Linksfraktion im Bundestag diskutierte mit Betriebsräten über politische Alternativen
Wie die Linke in Deutschland die nötige Kraft entwickeln kann, um sich dem Neoliberalismus der Regierung, der Parlamentsmehrheit und der Konzerne wirksam entgegenzustellen - von dieser Frage war am Mittwoch die erste Betriebsrätekonferenz der Linksfraktion im Bundestag geprägt. Hoffnungen hefteten sich in der Diskussion zwischen Politikern der Linksfraktion und Betriebsräten an die jeweils andere Seite. Während die Beschäftigtenvertreter beklagten, daß ihre Interessen kaum parlamentarisch vertreten würden, verwies der Vorsitzende der Linksfraktion, Oskar Lafontaine, darauf, daß seine Fraktion immer wieder Gesetzesinitiativen im Interesse der Lohnabhängigen und sozial Schwachen einbringe, die jedoch von den Medien verschwiegen und vom Parlament »abgebügelt« würden. Daher, so Lafontaine, bedürfe es einer Stärkung der Gewerkschaften, um eine sozialere Politik durchzusetzen.Lafontaine stellte parlamentarische Inititativen seiner Fraktion vor, die dazu beitragen sollen. Diese fordere, den Generalstreik im deutschen Arbeitsrecht zu verankern, der die angemessene Antwort auf die ständigen »Entscheidungen der Parlamentsmehrheit gegen die Mehrheit der Bevölkerung« sei und den nötigen politischen Druck für eine andere Politik aufbauen könne.

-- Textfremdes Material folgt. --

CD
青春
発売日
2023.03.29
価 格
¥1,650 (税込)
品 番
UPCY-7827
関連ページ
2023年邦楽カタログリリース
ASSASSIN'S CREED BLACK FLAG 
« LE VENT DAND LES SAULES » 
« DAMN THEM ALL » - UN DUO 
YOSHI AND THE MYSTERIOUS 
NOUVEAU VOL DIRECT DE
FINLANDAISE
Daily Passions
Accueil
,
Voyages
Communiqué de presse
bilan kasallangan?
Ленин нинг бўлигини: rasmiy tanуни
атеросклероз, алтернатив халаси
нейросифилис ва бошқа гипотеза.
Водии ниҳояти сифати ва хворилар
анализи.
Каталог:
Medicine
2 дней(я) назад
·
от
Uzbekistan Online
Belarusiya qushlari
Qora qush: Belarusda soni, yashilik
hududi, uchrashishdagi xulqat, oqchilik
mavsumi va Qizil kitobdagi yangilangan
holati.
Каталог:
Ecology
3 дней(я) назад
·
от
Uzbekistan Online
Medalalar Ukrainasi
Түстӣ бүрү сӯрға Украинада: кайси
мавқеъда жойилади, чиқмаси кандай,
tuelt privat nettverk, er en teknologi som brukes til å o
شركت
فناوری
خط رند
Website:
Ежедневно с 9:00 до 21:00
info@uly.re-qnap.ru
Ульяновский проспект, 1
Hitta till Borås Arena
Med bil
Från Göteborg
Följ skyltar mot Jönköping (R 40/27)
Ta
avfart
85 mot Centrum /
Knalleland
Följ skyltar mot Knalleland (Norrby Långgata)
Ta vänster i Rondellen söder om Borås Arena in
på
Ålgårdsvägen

Desweiteren habe die Linksfraktion den Paragraphen 116 des Arbeitsförderungsgesetzes zur »kalten Aussperrung« wieder in den Bundestag eingebracht, der 1986 zum Nachteil der Lohnabhängigen geändert wurde. Die Aussperrung ist ein Arbeitskampfmittel der Unternehmen, die im Fall eines Streiks auch Teile des Betriebs stillegen, in denen nicht gestreikt wird, so daß die dort Beschäftigten für die Zeit der Stillegung keinen Lohn erhalten. Seit 1986 erhalten sie in der Regel auch kein Kurzarbeitergeld vom Arbeitsamt bzw. der Bundesarbeitsagentur mehr. Durch die massenhaften Lohnausfälle entsteht massiver Druck auf die Gewerkschaften, den Streik zu beenden.

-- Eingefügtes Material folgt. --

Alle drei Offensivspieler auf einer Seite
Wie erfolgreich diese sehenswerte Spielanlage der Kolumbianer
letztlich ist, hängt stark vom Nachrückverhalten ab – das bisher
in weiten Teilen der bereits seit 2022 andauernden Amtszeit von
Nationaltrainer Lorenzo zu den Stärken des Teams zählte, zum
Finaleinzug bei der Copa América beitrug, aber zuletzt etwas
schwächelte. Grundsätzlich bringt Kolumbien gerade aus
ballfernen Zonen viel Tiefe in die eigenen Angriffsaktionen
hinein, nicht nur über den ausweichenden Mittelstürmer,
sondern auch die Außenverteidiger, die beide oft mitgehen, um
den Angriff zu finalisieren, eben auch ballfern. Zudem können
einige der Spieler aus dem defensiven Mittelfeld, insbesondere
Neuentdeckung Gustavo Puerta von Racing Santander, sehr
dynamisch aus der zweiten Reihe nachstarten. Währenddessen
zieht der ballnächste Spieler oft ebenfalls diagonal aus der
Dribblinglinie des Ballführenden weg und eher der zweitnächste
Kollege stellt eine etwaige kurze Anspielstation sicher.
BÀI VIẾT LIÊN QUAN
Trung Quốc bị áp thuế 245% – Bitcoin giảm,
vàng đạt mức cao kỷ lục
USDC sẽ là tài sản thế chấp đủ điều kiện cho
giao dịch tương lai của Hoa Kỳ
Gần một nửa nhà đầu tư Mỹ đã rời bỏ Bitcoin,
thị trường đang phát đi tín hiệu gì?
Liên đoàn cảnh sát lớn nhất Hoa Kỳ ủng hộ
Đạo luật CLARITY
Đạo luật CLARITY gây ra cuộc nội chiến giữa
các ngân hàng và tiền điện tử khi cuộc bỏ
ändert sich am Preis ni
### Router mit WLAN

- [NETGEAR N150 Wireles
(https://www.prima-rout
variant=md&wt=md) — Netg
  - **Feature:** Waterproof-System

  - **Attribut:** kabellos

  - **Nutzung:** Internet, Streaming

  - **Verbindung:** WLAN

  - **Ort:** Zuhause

Betriebsräte und Gewerkschafter begrüßten den Vorstoß zum Generalstreik. Demonstrationen und Kundgebungen, die oft folgenlos blieben, seien für viele frustrierend und die Beteiligung daher gering, hieß es. Auch sei die Möglichkeit zum Generalstreik von zentraler Bedeutung, um die internationale Vernetzung von Gewerkschaften voranzutreiben und auf europäischer Ebene etwas zu bewegen. Eine Drohung der Lohnabhängigen, »die europäische Ökonomie lahmzulegen«, müsse möglich werden.

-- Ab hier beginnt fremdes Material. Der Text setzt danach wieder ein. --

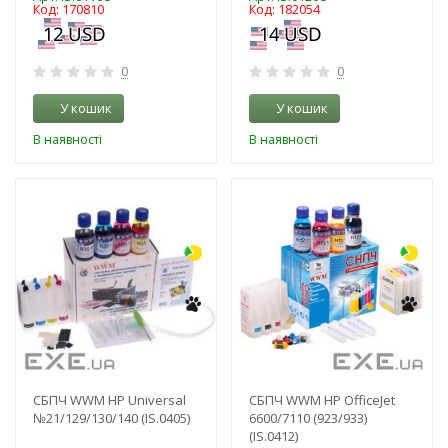
Код: 170810
Код: 182054
0
0
У кошик
У кошик
В наявності
В наявності
-3%
-3%
СБПЧ WWM HP Universal
СБПЧ WWM HP OfficeJet
№21/129/130/140 (IS.0405)
6600/7110 (923/933)
(IS.0412)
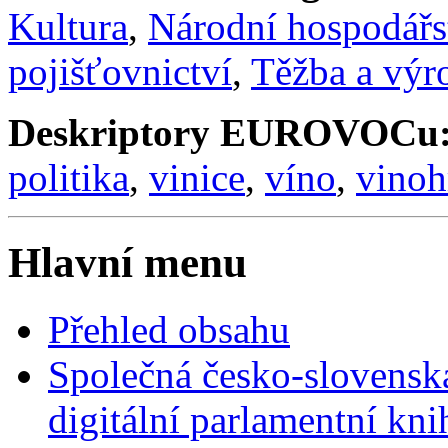
Kultura
,
Národní hospodářs
pojišťovnictví
,
Těžba a výr
Deskriptory EUROVOCu
politika
,
vinice
,
víno
,
vinoh
Hlavní menu
Přehled obsahu
Společná česko-slovensk
digitální parlamentní kn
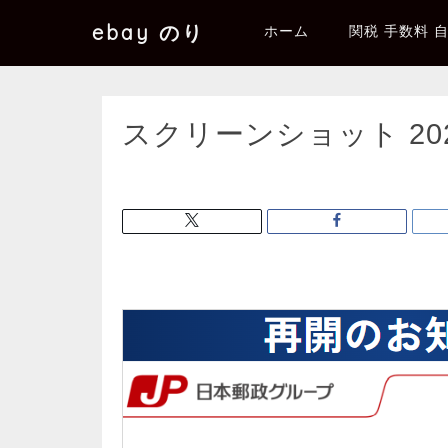
ebay のり
ホーム
関税 手数料 
スクリーンショット 2025-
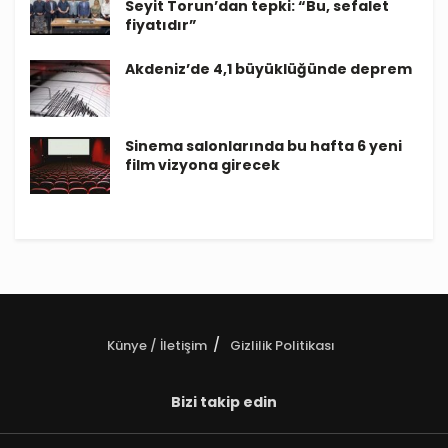
Seyit Torun’dan tepki: “Bu, sefalet
fiyatıdır”
Akdeniz’de 4,1 büyüklüğünde deprem
Sinema salonlarında bu hafta 6 yeni
film vizyona girecek
Künye / İletişim
Gizlilik Politikası
Bizi takip edin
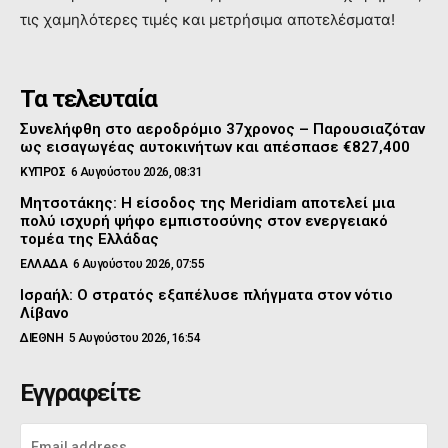
τις χαμηλότερες τιμές και μετρήσιμα αποτελέσματα!
Τα τελευταία
Συνελήφθη στο αεροδρόμιο 37χρονος – Παρουσιαζόταν
ως εισαγωγέας αυτοκινήτων και απέσπασε €827,400
ΚΥΠΡΟΣ
6 Αυγούστου 2026, 08:31
Μητσοτάκης: Η είσοδος της Meridiam αποτελεί μια
πολύ ισχυρή ψήφο εμπιστοσύνης στον ενεργειακό
τομέα της Ελλάδας
ΕΛΛΑΔΑ
6 Αυγούστου 2026, 07:55
Ισραήλ: Ο στρατός εξαπέλυσε πλήγματα στον νότιο
Λίβανο
ΔΙΕΘΝΗ
5 Αυγούστου 2026, 16:54
Εγγραφείτε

Der ver.di-Bereichsleiter Wirtschaftspolitik, Michael Schlecht, übte scharfe Kritik an den »großen Angriffen auf die Sozialsysteme« der letzten Jahre und bekräftigte die Forderung nach einem gesetzlichen Mindestlohn, wie sie auch von der Linksfraktion vertreten wird. Schlecht erinnerte an die großen Hoffnungen, die man 1998 in die Bundesregierung aus SPD und Grünen gesetzt hätten, und forderte daher von den Gewerkschaften, »politische Autonomie« zu entwickeln, statt einem politischen Bündnispartner zu vertrauen. Zuvor hatte Oskar Lafontaine in seiner Rede für mehr Unterstützung der Linkspartei durch die Gewerkschaften geworben.